After an unusually warm fall, Alaska’s urban core is heading into the winter season looking wholly unseasonable, but there could be a Christmas bonus for homeowners hidden in the picture.

National Weather Service records indicate heating degree days in the state’s largest city are down almost 32 percent from normal for the period from July 1 through Tuesday. Heating degree days provide the yardstick the NWS uses to measure energy use to heat buildings. 

The warm weather should have cut your home use of natural gas by about a third, and thus produced a similar drop in your fuel bill.

The average monthly cost for natural gas in the Anchorage Metro area last year was just over $158 per month, according to the Regulatory Commission of Alaska, the state entity that oversees utilities.

At that rate, the average homeowner on an annual payment plan would have paid Enstar about $710 to date.

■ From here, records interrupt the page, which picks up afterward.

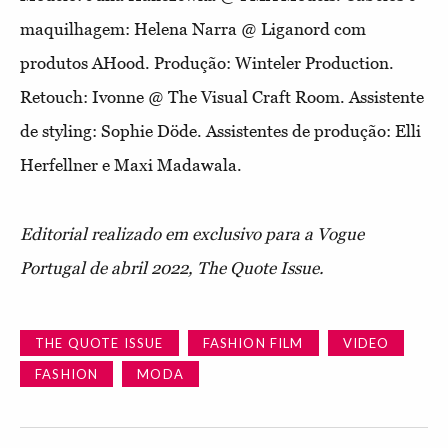
maquilhagem: Helena Narra @ Liganord com
produtos AHood. Produção: Winteler Production.
Retouch: Ivonne @ The Visual Craft Room. Assistente
de styling: Sophie Döde. Assistentes de produção: Elli
Herfellner e Maxi Madawala.
Editorial realizado em exclusivo para a Vogue
Portugal de abril 2022, The Quote Issue.
THE QUOTE ISSUE
FASHION FILM
VIDEO
FASHION
MODA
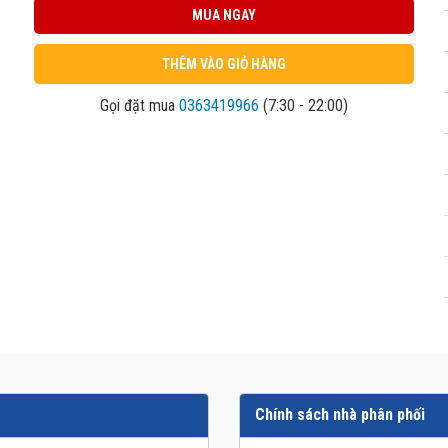
MUA NGAY
THÊM VÀO GIỎ HÀNG
Gọi đặt mua
0363419966
(7:30 - 22:00)
Chính sách nhà phân phối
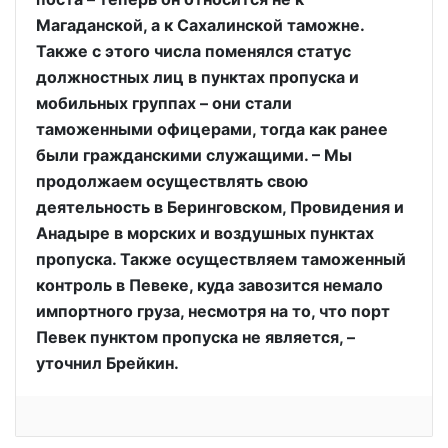
Магаданской, а к Сахалинской таможне.
Также с этого числа поменялся статус
должностных лиц в пунктах пропуска и
мобильных группах – они стали
таможенными офицерами, тогда как ранее
были гражданскими служащими. – Мы
продолжаем осуществлять свою
деятельность в Беринговском, Провидения и
Анадыре в морских и воздушных пунктах
пропуска. Также осуществляем таможенный
контроль в Певеке, куда завозится немало
импортного груза, несмотря на то, что порт
Певек пунктом пропуска не является, –
уточнил Брейкин.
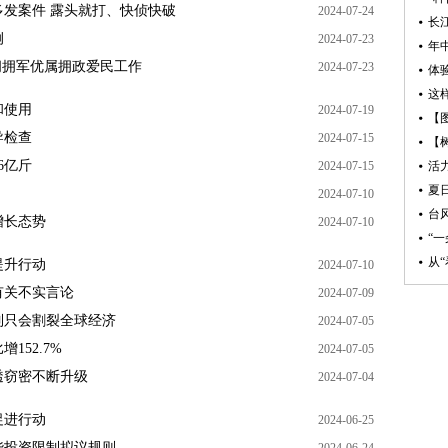
发案件 露头就打、快侦快破
2024-07-24
长
例
2024-07-23
间拥军优属拥政爱民工作
2024-07-23
体
这
和使用
2024-07-19
【
导检查
2024-07-15
6亿斤
2024-07-15
活
夏
2024-07-10
台
增长态势
2024-07-10
“
提升行动
2024-07-10
有关不实言论
2024-07-09
制只会割裂全球经济
2024-07-05
52.7%
2024-07-05
透窃密不断升级
2024-07-04
促进行动
2024-06-25
华投资限制拟议规则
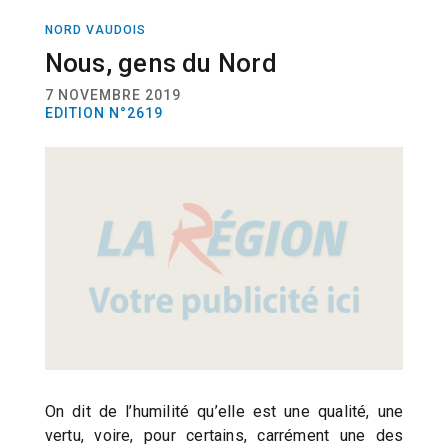
NORD VAUDOIS
ACTUALITÉ
PRESSE
Nous, gens du Nord
7 NOVEMBRE 2019
EDITION N°2619
On dit de l’humilité qu’elle est une qualité, une
vertu, voire, pour certains, carrément une des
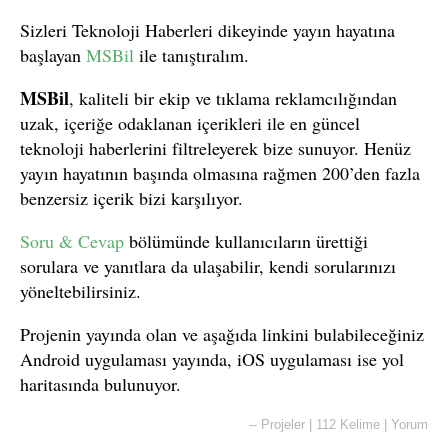
Sizleri Teknoloji Haberleri dikeyinde yayın hayatına
başlayan
MSBil
ile tanıştıralım.
MSBil
, kaliteli bir ekip ve tıklama reklamcılığından
uzak, içeriğe odaklanan içerikleri ile en güncel
teknoloji haberlerini filtreleyerek bize sunuyor. Henüz
yayın hayatının başında olmasına rağmen 200’den fazla
benzersiz içerik bizi karşılıyor.
Soru & Cevap
bölümünde kullanıcıların ürettiği
sorulara ve yanıtlara da ulaşabilir, kendi sorularınızı
yöneltebilirsiniz.
Projenin yayında olan ve aşağıda linkini bulabileceğiniz
Android uygulaması yayında, iOS uygulaması ise yol
haritasında bulunuyor.
--
Projeler
|
112 Kelime
|
Yorum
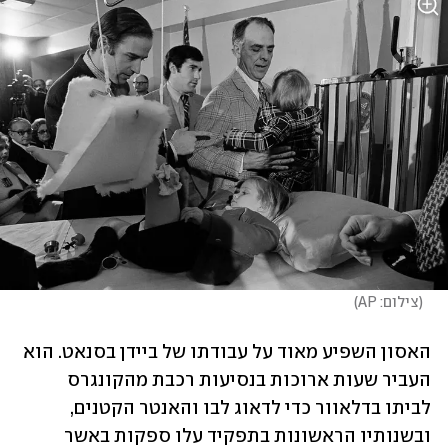
(
צילום: AP
)
האסון השפיע מאוד על עבודתו של ביידן בסנאט. הוא 
העביר שעות ארוכות בנסיעות רכבת מהקונגרס 
לביתו בדלאוור כדי לדאוג לבו והאנטר הקטנים, 
ובשנותיו הראשונות בתפקיד עלו ספקות באשר 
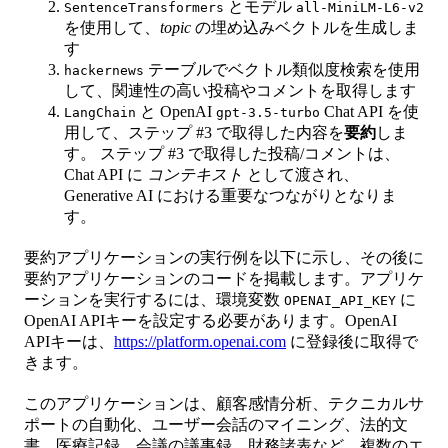
とモデル
SentenceTransformers
all-MiniLM-L6-v2
を使用して、
topic
の埋め込みベクトルを生成しま
す
テーブルでベクトル類似度検索を使用
hackernews
して、関連性の高い投稿やコメントを取得します
と OpenAI
Chat API を使
LangChain
gpt-3.5-turbo
用して、ステップ #3 で取得した内容を
要約
しま
す。 ステップ #3 で取得した投稿/コメントは、
Chat API に
コンテキスト
として渡され、
Generative AI における重要なつながりとなりま
す。
要約アプリケーションの実行例を以下に示し、その後に
要約アプリケーションのコードを掲載します。アプリケ
ーションを実行するには、環境変数
に
OPENAI_API_KEY
OpenAI APIキーを設定する必要があります。OpenAI
APIキーは、
https://platform.openai.com
に登録後に取得で
きます。
このアプリケーションは、顧客感情分析、テクニカルサ
ポートの自動化、ユーザー会話のマイニング、法的文
書、医療記録、会議の議事録、財務諸表など、複数のエ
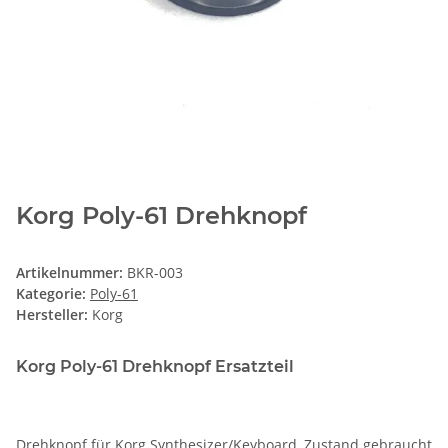
Korg Poly-61 Drehknopf
Artikelnummer:
BKR-003
Kategorie:
Poly-61
Hersteller:
Korg
Korg Poly-61 Drehknopf Ersatzteil
Drehknopf für Korg Synthesizer/Keyboard, Zustand gebraucht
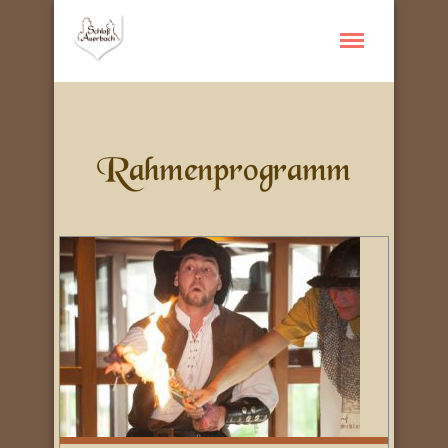
Rahmenprogramm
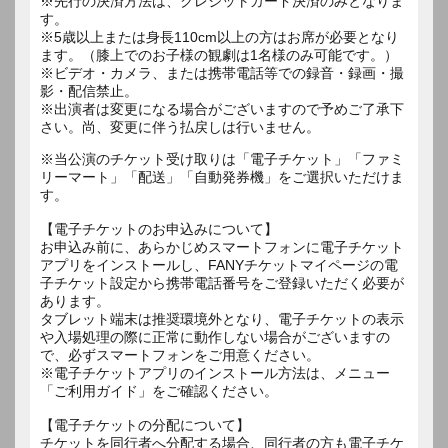
※先行の決済方法は、クレジットカード決済のみとなりま
す。
※5歳以上または身長110cm以上の方はお席が必要となり
ます。（膝上でのお子様の観劇は1名様のみ可能です。）
※ビデオ・カメラ、または携帯電話等での録音・録画・撮
影・配信禁止。
※出演者は変更になる場合がございますので予めご了承下
さい。尚、変更に伴う払戻しは行いません。
※当公演のチケット受け取りは「電子チケット」「ファミ
リーマート」「配送」「自動発券機」をご選択いただけま
す。
【電子チケットのお申込みについて】
お申込み前に、あらかじめスマートフォンに電子チケット
アプリをインストールし、FANYチケットマイページの電
子チケット設定から携帯電話番号をご登録いただく必要が
あります。
タブレット端末は推奨環境外となり、電子チケットの表示
や入場処理の際に正常に動作しない場合がございますの
で、必ずスマートフォンをご用意ください。
※電子チケットアプリのインストール方法は、メニュー
「ご利用ガイド」をご確認ください。
【電子チケットの分配について】
チケットを同行者へ分配する場合、同行者の方も電子チケ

But given that this year has been far from normal, about a third less gas should have been used, and your bill should have dropped accordingly.

A 32 percent change would drop the amount the average homeowner actually owes Enstar Natural Gas as of this date to a hair over $484, resulting in an average savings of $227 – enough to buy a new pair of ski boots for Christmas.

That’s a pretty nice Christmas blessing to make up for the unChristmas-like weather. The savings could, of course, disappear if January, February and March turn brutally cold, but that is not expected. The National Climate Center says there is a 40 to 50 percent probability Alaska weather will be above normal at least through February.

And by then things are starting to warm up.

If the climate prediction proves true, Anchorage area residents should be saving on their home heating bills all winter, but even if the weather returns to the NWS’s climatological normal” – the average of the 20 years from 1981 to 2010 – the average homeowner will still be $225 ahead.

The only way consumers lose is if the winter months prove unusually cold compared to normal, and no one is predicting that in these days of global warming.

Actual savings will, of course, depend on the size of your home and how well it is insulated. Poorly insulated homes require more energy to heat than well-insulated homes. Large homes generally require more energy than small homes.